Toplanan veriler
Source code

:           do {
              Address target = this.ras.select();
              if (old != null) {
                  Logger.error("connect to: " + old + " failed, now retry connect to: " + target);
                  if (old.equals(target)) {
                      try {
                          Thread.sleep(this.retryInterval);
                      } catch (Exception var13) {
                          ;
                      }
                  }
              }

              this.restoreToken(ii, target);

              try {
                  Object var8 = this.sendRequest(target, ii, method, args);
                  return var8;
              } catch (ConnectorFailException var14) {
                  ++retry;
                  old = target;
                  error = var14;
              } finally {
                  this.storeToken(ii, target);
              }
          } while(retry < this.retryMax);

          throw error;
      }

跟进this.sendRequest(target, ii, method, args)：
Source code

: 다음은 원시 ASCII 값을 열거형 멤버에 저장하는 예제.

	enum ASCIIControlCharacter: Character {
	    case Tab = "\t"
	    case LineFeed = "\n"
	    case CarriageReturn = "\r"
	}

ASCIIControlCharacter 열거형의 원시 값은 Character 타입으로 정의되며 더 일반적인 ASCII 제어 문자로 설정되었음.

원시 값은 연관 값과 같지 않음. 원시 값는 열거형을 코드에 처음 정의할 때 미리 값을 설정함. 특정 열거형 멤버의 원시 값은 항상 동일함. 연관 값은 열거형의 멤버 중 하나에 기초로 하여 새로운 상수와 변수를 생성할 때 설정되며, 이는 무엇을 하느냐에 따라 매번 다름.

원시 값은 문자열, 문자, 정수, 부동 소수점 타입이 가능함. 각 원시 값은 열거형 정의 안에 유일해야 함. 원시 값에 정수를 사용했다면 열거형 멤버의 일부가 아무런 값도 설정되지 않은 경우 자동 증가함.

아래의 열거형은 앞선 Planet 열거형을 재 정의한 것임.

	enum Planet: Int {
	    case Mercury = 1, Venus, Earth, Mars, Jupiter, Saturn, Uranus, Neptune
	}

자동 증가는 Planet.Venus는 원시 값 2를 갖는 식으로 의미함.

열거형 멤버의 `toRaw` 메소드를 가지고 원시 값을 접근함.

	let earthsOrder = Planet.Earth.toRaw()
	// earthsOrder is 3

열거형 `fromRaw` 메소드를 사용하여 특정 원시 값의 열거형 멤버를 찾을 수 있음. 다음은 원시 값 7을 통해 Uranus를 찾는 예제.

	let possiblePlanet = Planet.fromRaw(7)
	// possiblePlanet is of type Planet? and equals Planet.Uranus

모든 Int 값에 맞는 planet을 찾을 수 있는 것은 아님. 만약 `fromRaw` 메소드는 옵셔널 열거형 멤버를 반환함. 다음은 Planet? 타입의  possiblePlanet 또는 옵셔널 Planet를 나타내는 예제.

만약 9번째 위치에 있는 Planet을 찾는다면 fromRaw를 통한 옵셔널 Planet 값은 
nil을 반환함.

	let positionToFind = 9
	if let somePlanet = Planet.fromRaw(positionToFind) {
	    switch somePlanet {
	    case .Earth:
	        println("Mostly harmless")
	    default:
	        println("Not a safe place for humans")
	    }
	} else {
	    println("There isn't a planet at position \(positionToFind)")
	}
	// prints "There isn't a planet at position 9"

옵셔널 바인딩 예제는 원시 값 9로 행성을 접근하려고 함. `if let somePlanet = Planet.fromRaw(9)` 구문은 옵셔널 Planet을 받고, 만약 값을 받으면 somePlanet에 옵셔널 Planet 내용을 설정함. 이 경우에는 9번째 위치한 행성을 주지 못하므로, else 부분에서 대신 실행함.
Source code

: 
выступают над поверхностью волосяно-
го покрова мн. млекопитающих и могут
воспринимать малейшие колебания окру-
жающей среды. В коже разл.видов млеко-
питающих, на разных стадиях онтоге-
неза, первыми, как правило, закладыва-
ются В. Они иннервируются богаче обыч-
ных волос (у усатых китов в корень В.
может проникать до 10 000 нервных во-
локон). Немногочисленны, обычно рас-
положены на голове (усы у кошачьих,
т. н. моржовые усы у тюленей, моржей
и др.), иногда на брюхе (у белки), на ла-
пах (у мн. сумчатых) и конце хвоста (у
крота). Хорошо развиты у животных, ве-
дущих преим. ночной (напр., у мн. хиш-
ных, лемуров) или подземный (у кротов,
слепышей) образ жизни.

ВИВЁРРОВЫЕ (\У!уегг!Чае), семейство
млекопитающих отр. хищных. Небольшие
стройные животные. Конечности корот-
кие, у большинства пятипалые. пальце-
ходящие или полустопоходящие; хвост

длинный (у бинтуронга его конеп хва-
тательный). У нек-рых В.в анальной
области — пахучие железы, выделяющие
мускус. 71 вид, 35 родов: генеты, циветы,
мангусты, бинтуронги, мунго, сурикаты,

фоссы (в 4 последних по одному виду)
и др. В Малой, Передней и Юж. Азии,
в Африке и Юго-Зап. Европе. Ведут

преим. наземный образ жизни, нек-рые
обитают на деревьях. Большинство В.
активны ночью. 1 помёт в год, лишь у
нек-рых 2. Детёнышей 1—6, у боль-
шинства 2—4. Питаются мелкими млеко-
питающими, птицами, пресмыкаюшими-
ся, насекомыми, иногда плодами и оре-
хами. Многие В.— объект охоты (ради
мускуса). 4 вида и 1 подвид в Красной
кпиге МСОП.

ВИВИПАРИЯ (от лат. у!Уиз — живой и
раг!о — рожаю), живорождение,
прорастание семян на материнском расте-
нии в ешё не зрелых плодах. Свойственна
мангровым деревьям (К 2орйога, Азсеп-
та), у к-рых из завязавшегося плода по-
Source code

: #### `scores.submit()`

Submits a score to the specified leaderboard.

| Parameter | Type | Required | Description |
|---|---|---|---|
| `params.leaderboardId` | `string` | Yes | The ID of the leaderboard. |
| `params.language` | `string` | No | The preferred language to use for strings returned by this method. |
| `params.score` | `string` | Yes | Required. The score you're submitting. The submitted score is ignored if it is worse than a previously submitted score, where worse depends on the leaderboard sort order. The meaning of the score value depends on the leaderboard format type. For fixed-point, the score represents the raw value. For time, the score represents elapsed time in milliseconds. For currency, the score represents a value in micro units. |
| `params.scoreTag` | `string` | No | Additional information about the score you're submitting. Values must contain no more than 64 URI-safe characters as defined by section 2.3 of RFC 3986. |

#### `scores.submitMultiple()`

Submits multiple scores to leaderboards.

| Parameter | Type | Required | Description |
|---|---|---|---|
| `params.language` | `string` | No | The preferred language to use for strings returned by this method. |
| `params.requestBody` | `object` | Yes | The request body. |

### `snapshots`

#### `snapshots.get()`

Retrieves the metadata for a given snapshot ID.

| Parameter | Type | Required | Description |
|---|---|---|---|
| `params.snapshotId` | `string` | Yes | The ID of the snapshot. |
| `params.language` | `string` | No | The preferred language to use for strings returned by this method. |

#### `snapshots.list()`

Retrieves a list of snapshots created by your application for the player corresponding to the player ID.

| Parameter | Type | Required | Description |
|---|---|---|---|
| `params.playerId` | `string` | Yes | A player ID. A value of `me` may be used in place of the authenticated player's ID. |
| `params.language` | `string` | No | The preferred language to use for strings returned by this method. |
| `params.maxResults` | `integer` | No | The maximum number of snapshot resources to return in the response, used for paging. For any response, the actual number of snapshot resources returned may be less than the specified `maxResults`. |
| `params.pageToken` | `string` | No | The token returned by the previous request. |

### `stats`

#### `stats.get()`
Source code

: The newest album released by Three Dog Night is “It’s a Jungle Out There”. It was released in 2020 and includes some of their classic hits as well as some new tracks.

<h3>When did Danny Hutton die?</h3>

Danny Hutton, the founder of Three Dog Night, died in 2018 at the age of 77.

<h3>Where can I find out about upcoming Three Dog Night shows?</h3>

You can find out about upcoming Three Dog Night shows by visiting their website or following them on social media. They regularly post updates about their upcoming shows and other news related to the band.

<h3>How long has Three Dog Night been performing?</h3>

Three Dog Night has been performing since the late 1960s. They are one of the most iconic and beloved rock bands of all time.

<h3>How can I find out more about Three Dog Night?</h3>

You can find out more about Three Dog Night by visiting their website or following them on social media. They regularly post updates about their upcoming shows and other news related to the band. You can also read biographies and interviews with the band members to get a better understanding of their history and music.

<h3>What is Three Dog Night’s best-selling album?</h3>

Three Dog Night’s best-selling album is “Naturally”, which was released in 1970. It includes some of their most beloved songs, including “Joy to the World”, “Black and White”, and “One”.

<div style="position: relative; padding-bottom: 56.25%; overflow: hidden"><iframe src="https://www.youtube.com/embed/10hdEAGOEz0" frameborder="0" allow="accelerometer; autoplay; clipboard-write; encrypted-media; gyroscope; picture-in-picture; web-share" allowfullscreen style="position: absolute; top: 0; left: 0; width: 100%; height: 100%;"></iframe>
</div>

> Göreviniz: Kayıtların başından "this.restoreToken(ii, target);" ifadesini içeren satıra kadar, her iki uç dahil, olan satırları "retryInterval" yerine "retryDelay" koyarak düzenleyin. Geri kalan her şeyi aynen bırakın.

> Yazılı yanıt:
Source code

:           do {
              Address target = this.ras.select();
              if (old != null) {
                  Logger.error("connect to: " + old + " failed, now retry connect to: " + target);
                  if (old.equals(target)) {
                      try {
                          Thread.sleep(this.retryDelay);
                      } catch (Exception var13) {
                          ;
                      }
                  }
              }

              this.restoreToken(ii, target);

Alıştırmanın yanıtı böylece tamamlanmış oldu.